“三妮,你在想啥呢?挖的全是野草。”
跟在她身邊的槐花見她籃子里一大半都是野草,拍了一下她肩膀。
“啊,全是野草啊……”她低頭一看,果然,是野菜的沒幾棵。
“唉,我在想我到底能不能被選上去縣里上班。”
一連過了幾天,大隊部都沒有通知到底都有誰被選上了。把楊紅豆急得嘴里都起了三個大泡,吃飯都吃不成,根本就不敢碰。
“呵呵,別想了,那種好事還能落到咱們身上?早就被村里干部們和他的親戚瓜分光了。”
槐花也曾夢想者去城里當工人,不過,每次選上的不是大隊干部的親戚,就是給干部們送禮的人,真正困難的人卻沒選上幾個。
她既不是干部的親戚,又沒有東西可以拿出手,所以,她從來不去想那個。
“我還給李主任送了五斤玉米面呢,她說一定能給我辦好。
不過,那天我還碰見他娘家弟妹了,估計也是給她兒子求情的。”
說出了悶在心里好幾天的話后,她感覺整個人都輕松了許多。
這幾天,為了這個事,她是覺也睡不好,飯也吃不成,壓在心里,堵的難受。也不敢給人說,今天見了槐花,一股腦全說了出來。
“啥?你說你給誰送了玉米面?”槐花一下子提高了聲音,震的楊紅豆手中的鏟子都掉在了地上。

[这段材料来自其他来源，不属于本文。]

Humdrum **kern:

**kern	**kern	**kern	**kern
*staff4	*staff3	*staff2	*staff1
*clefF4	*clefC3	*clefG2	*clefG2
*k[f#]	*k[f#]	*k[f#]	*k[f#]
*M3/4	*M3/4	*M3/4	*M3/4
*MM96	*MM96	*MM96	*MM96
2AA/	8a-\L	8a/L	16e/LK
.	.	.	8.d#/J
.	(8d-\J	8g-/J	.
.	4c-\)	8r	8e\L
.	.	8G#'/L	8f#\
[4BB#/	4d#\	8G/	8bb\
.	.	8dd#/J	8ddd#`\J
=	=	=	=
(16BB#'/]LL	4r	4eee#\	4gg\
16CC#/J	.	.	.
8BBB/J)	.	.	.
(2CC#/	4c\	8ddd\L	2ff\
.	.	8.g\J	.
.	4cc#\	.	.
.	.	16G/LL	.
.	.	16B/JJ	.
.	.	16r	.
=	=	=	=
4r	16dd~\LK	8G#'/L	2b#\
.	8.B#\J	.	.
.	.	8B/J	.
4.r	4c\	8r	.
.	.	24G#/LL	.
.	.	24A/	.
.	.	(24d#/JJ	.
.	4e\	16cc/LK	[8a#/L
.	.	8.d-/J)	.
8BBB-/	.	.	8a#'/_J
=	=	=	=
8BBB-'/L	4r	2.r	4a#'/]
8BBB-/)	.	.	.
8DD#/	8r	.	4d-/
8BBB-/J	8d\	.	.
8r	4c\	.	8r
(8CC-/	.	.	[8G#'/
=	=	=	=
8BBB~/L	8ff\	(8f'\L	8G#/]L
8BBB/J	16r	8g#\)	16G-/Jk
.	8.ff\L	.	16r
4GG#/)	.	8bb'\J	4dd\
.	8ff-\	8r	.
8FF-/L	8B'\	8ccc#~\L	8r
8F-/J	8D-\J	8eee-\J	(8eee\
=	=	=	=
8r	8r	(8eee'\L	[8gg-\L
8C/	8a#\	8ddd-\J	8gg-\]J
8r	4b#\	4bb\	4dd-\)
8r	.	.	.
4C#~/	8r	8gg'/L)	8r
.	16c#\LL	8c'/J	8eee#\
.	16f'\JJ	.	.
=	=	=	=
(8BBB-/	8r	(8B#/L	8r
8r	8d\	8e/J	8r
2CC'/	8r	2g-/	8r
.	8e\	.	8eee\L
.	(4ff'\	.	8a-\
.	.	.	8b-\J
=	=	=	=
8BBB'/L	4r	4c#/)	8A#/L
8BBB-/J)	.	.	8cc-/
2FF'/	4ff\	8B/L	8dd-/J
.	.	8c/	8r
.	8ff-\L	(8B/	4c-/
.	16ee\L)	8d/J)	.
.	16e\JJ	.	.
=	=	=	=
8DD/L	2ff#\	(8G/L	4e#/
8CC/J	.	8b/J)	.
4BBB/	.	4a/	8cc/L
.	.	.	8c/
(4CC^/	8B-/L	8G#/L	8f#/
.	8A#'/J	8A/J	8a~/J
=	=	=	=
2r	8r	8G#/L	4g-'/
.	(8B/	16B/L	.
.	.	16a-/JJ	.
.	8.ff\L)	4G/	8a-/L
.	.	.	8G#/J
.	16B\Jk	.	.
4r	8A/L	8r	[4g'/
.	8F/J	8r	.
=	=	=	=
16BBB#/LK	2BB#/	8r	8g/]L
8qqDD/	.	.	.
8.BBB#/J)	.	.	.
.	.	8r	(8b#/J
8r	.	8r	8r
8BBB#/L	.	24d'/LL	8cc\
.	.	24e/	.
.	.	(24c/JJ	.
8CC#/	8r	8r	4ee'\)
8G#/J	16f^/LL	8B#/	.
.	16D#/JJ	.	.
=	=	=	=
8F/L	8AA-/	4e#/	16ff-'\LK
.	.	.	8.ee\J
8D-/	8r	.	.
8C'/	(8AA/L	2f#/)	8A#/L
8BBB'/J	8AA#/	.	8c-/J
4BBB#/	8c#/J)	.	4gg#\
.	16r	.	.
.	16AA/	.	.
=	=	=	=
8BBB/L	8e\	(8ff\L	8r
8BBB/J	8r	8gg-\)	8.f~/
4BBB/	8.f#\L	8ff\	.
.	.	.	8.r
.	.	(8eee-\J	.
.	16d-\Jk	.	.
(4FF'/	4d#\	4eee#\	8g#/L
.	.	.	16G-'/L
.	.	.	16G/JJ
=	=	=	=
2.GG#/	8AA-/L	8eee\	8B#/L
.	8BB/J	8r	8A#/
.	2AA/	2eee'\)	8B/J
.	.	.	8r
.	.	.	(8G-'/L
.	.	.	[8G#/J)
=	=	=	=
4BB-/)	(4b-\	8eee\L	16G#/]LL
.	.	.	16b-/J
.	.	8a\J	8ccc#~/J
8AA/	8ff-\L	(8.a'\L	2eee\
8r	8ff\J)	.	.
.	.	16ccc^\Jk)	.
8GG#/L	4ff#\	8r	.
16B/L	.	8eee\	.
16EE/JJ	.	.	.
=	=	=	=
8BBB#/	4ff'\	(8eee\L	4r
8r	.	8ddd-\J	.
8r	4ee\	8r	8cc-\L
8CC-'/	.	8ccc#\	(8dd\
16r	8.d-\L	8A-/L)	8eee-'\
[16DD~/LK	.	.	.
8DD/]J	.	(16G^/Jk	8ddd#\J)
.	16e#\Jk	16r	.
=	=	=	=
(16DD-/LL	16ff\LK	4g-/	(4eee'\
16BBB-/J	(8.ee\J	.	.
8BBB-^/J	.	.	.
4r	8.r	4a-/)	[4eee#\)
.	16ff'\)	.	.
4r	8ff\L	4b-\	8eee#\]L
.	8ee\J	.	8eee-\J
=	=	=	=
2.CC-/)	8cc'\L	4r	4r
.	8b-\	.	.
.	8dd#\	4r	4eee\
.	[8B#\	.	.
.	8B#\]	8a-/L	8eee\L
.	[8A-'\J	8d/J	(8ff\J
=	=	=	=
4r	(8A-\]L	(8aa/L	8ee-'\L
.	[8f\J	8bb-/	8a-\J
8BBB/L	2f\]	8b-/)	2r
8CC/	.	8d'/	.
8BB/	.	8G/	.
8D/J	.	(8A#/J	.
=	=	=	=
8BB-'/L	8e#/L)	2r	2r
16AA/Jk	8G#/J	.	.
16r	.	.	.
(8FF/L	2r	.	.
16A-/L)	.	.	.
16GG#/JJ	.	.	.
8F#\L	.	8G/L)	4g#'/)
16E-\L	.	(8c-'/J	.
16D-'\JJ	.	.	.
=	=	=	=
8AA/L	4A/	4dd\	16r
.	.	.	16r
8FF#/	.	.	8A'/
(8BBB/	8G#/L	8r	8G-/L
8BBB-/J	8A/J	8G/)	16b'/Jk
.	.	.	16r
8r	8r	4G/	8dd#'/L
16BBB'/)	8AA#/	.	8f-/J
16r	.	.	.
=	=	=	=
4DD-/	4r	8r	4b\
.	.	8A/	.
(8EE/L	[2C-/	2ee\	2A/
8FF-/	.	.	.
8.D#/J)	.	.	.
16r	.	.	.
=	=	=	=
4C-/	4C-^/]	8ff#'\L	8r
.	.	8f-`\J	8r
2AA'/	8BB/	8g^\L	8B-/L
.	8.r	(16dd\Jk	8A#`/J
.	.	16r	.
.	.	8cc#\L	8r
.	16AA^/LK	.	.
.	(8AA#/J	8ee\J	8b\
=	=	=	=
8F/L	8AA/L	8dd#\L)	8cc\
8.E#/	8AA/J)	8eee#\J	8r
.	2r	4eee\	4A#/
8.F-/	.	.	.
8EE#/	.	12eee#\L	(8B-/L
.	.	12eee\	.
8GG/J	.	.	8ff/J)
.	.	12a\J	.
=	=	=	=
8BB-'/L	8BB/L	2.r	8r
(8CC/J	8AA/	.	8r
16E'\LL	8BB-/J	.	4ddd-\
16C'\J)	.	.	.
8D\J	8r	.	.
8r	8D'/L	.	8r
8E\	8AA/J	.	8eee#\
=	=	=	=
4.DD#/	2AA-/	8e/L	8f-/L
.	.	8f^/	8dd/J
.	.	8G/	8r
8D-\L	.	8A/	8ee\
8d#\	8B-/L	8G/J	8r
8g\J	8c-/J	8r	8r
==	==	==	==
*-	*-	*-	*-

“李主任啊,咋了?”她很不明白,不就是給李主任送了幾斤玉米面嗎,用得著這么大驚小怪的,又不是沒有人給她送過。
槐花嘆了一口氣,解釋道。
“唉,三妮啊,我看你這次的事是辦不了了。”
槐花家就住在李主任家的旁邊,因此,李主任家發生了啥事她基本都知道的七七八八的。
昨天晚上,她可是親眼看見李主任的婆婆姜氏帶著二兒媳怒氣沖沖的進了李主任家的。
沒多大一會,李主任家就傳來了大聲的爭吵聲。因為沒事,她還特意站在墻角聽了一會呢。
好像是因為李主任把招工名額給了娘家外甥的事被她弟妹知道了,給捅到了姜氏面前,姜氏就罵她顧婆家,不贍養老人,還哭的稀里嘩啦的。
姜氏疼愛小兒子,分家以后就和小兒子住在一起。對大兒子就比較冷淡了,一邊拿著大兒子孝敬的東西,一邊還不給大兒子好臉色看。
如今又聽說她要把給自己二孫女的招工名額給了娘家,肺都要氣炸了,連晚飯都沒來得及吃就跑過來了。
二孫女是她小兒媳生的,今年剛好十六歲,長的確實是身強體壯的。